Exercise brief: Only the lines from the one with "5: 2.855 -> 3.04" through the end of the material below belong in the reply; transcribe them exactly.

Record excerpts:
--
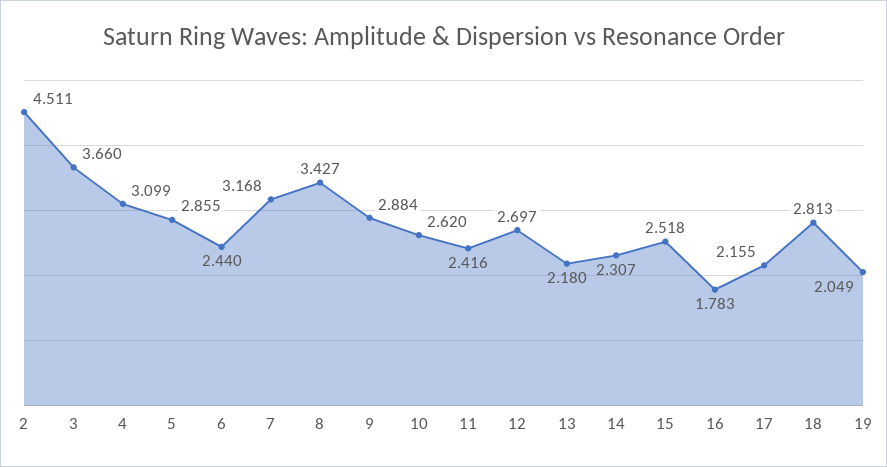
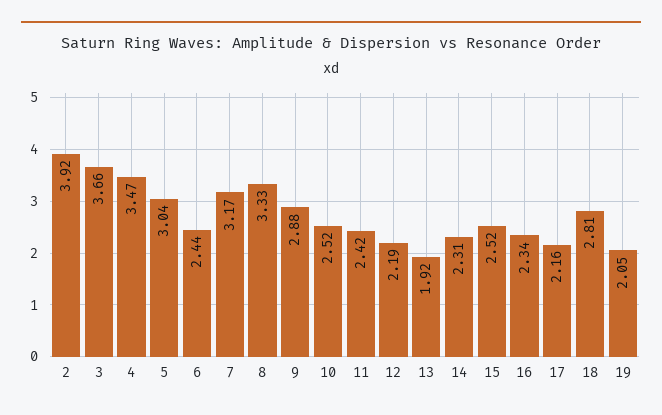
2: 4.511 -> 3.92
4: 3.099 -> 3.47
5: 2.855 -> 3.04
8: 3.427 -> 3.33
10: 2.62 -> 2.52
12: 2.697 -> 2.19
13: 2.18 -> 1.92
16: 1.783 -> 2.34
--
Result of the task:
5: 2.855 -> 3.04
8: 3.427 -> 3.33
10: 2.62 -> 2.52
12: 2.697 -> 2.19
13: 2.18 -> 1.92
16: 1.783 -> 2.34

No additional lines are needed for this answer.